Incidentally, my husband's grandmother also made a version of Pink Arctic Freeze for their holiday table. Maybe it's just a midwestern German grandmother thing.

So, here we go! Thanks to my lovely 7-year-old Annika for doing all of the photo work on this project and to my handsome and talented 5-year-old Matthew for his amazingly low-mess stirring abilities. Without their help this post would be slightly, well, different and the "salad" would have quite a few more mini-marshmallows in it. :) I love you guys!

The Ingredients:

6 oz. softened cream cheese

1 container whipped topping (or you can use 1c. of heavy cream, whipped)
1/2 c. mayo

1/2 c. marischino cherries

2 cans very cherry mixed fruit, drained

2 c. mini marshmallows

Now you can see exactly how salad-y it isn't. Dump all the ingredients in a bowl and mix.

Choose a bowl larger than we did. This made a mess, but it was fun to eat the overflow marshmallows.

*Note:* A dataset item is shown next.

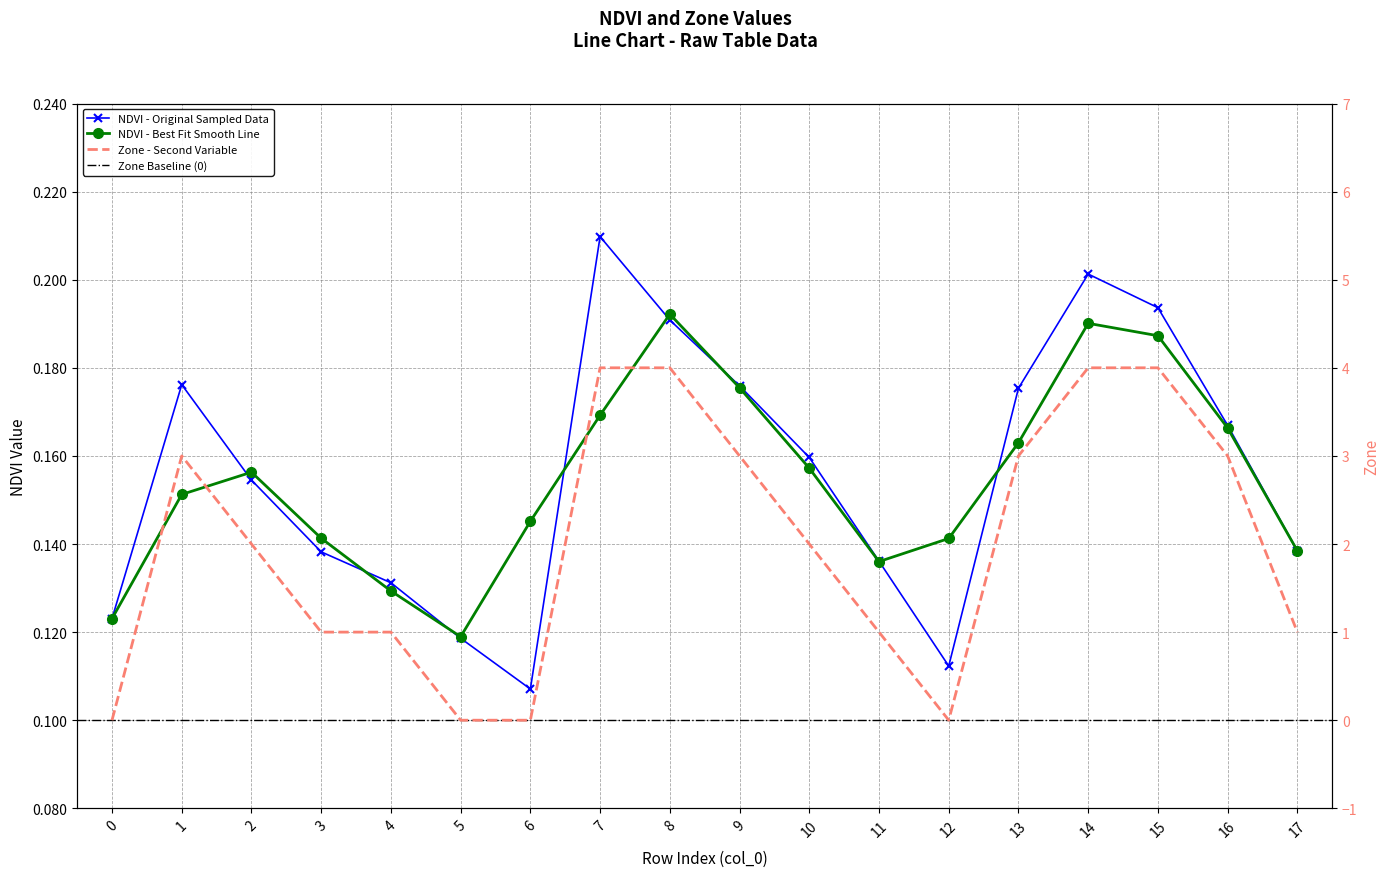

What is the sum of all NDVI values?

2.8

Spread evenly into an 8x8 (or 7x9 as we used) pan
and freeze overnight. We tried to have it after dinner but it hadn't frozen after 3 hours. We chose to treat it as dessert instead of salad.
On day 2 we decided to slice into the pink arctic freeze. Let the container sit out for about a half an hour so that it is easier to cut and the fruit is frosty but not frozen. Slice and serve!
We ate the PAF post marimba ensemble concert with my mom, to see what she thought of our version. (Hers was lower on the fruit and higher on the mayo.) Matthew took one bite and--I think it was the mayo--ate no more, except for digging out the cherries. Annika loved it, Mom loved it, and I *surprise here from the girl who has NEVER bought whipped topping before* thought it was pretty yummy. I think it'd be especially good on a hot day, instead of in the winter, when everything else in the world is frozen. The cream cheese and mayo provide a nice contrast to the marshmallows and fruit, and frozen grapes just taste good. It's so easy and sort of pretty in a 1960s food sort of way. (I think I might have to hide whole boiled eggs in meat loaves for the next Challenge if I continue on this "retro" food theme!)

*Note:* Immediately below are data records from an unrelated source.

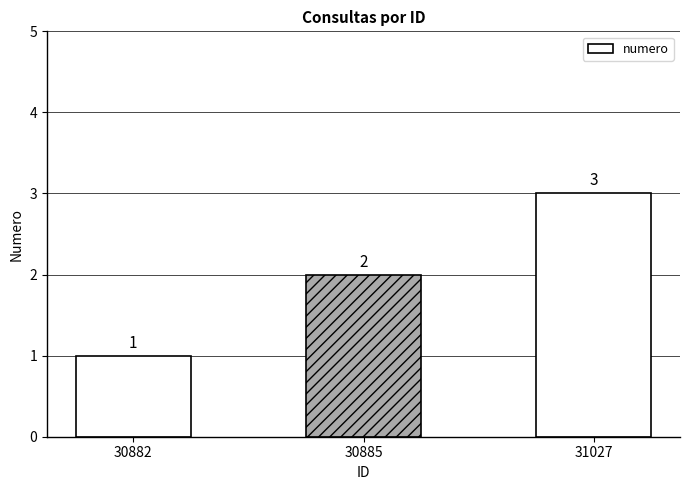

What is the average value?

2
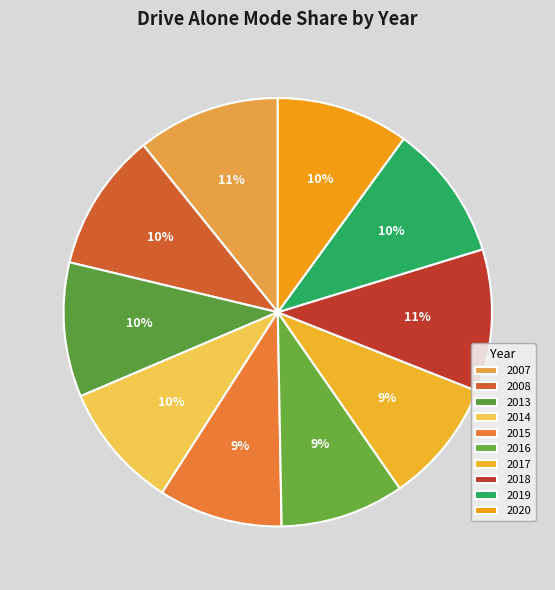

How many slices are in this pie chart?

10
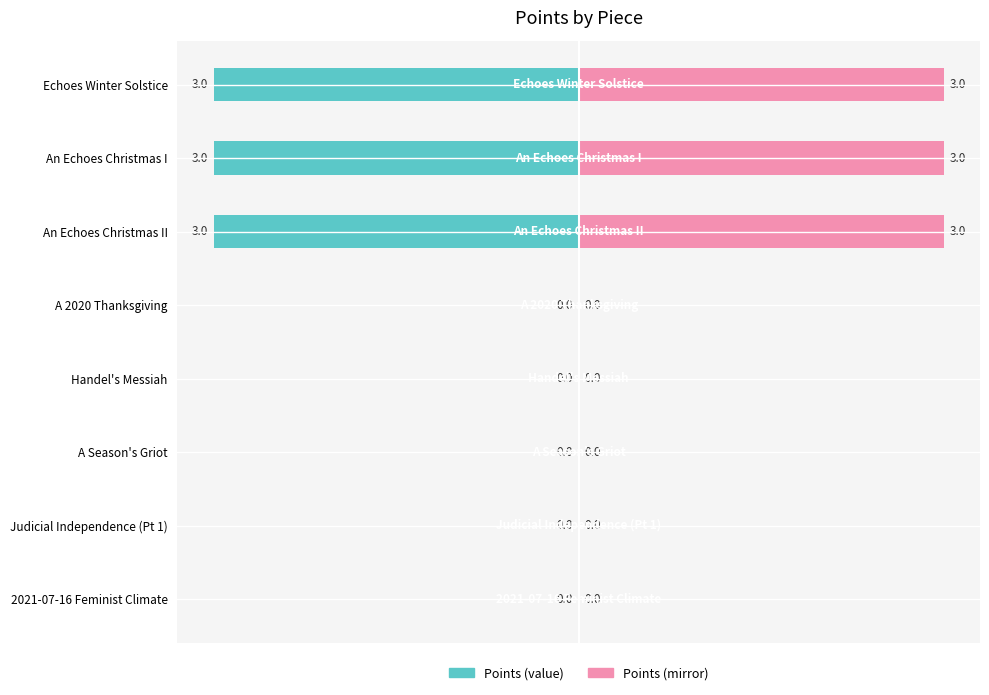

How many Zero-offset values are between 0 and 3?

8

The Verdict: 3 thumbs up; 1 thumb down. Soren's at work, so his vote won't be in until tomorrow, but I think it might take some major convincing to get him to even look at it...
Prep time: 5 minutes
Chill time: 1 night


  1. Fantastic! What is it about Midwestern grandmothers that makes them mix mayo with whipped topping? Let's hope we don't suddenly start doing that when we hit 65...

  2. It may just be the Germanic Midwestern Grandma in me, but - I love frozen deserts like this AND I could live off of whipped cream. Seriously. I know how close you are to me, and think maybe I might visit your freezer :)

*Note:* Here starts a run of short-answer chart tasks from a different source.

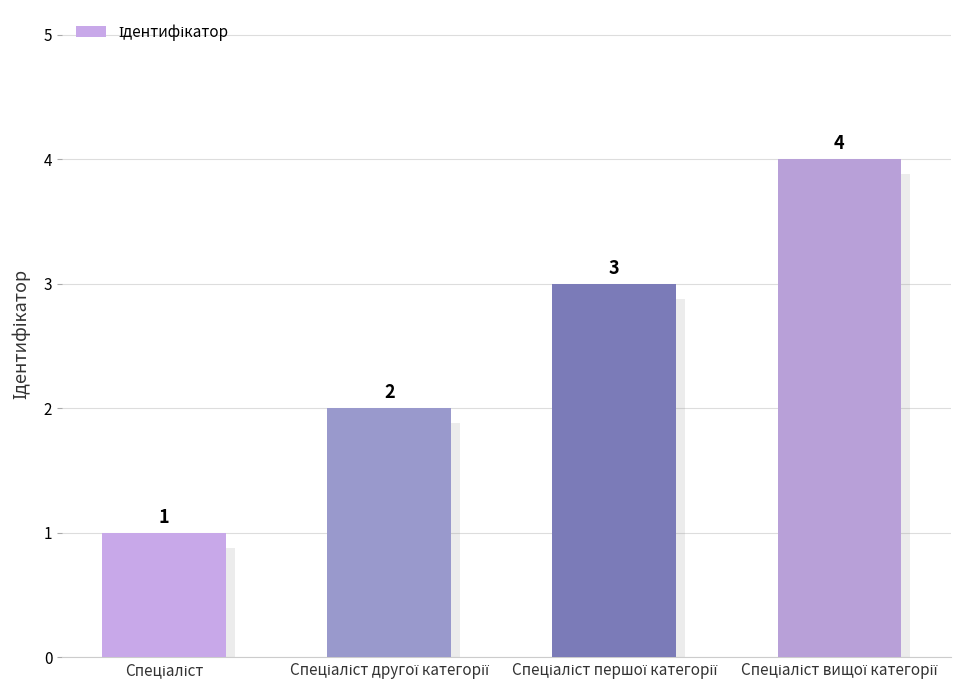

Are the bars horizontal?

No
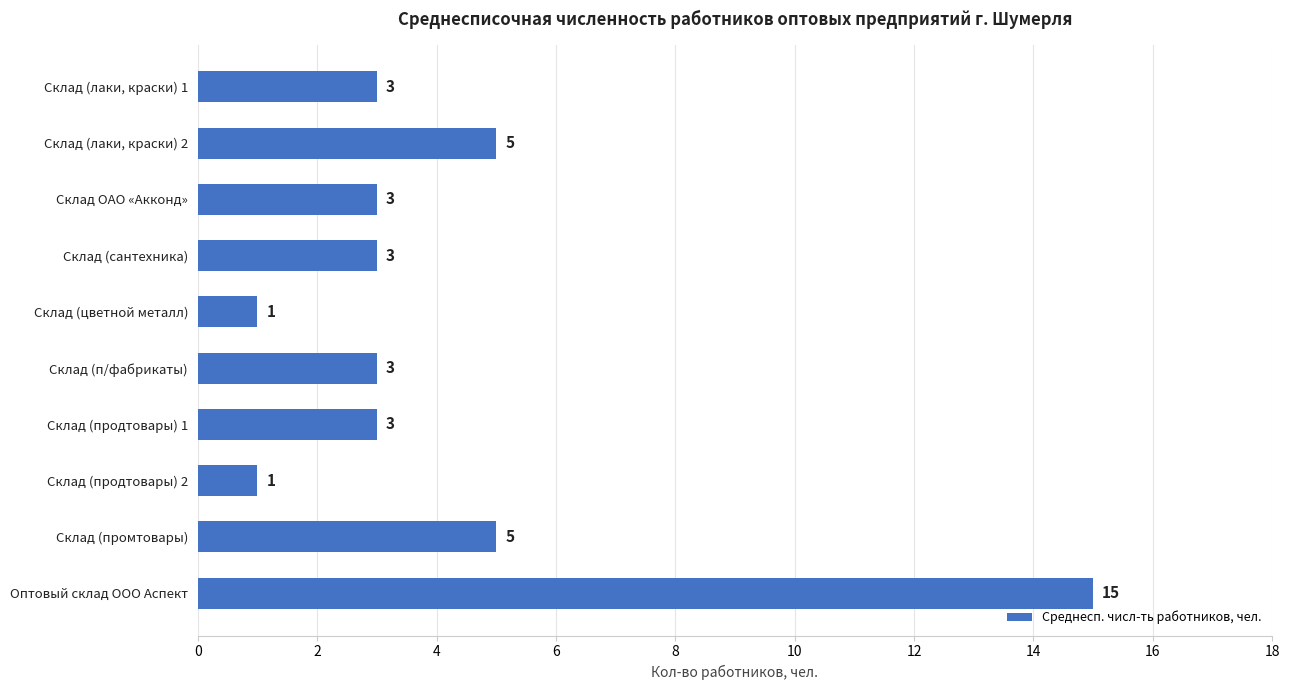

What is the difference between the maximum and minimum values?

14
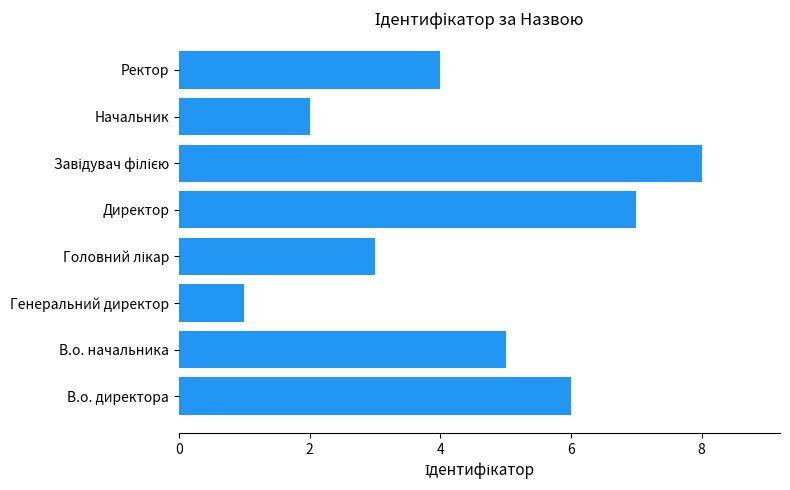

Which has a higher value, Начальник or Ректор?

Ректор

  3. Sounds good. I never would have thought of having it frozen.

    I love the idea of hard boiled eggs in meat loaf. I've only ever seen it done once, but I clearly remember it and have always wondered where the idea came from.

    Have you never had whipped cream in your house or have just never bought it in a tub? Regardless, since you now have your first whipped topping tub you should be sure to save it and the lid. You can store some keepsake in it...for instance hair and/or fingernail clippings.

  4. Oh-ho-ho. I am a big fan of the whipped cream--the real stuff. I have been known to purchase heavy whipping cream without even having a recipe planned in which to use the stuff. I had never purchased "whipped topping" in a plastic tub before this recipe. I felt embarrassed and dirty with it in my cart, but I'm very devoted to the Cooking Challenge, so I managed the shame. Maybe I was really embarrassed about the french onion dip and two bags of Ruffles (gotta have plain and sour cream & cheddar, right?), marshmallows and beer that shared space in my cart! :) I swear, there were vegetables from the farmers' market in my car, greens, even!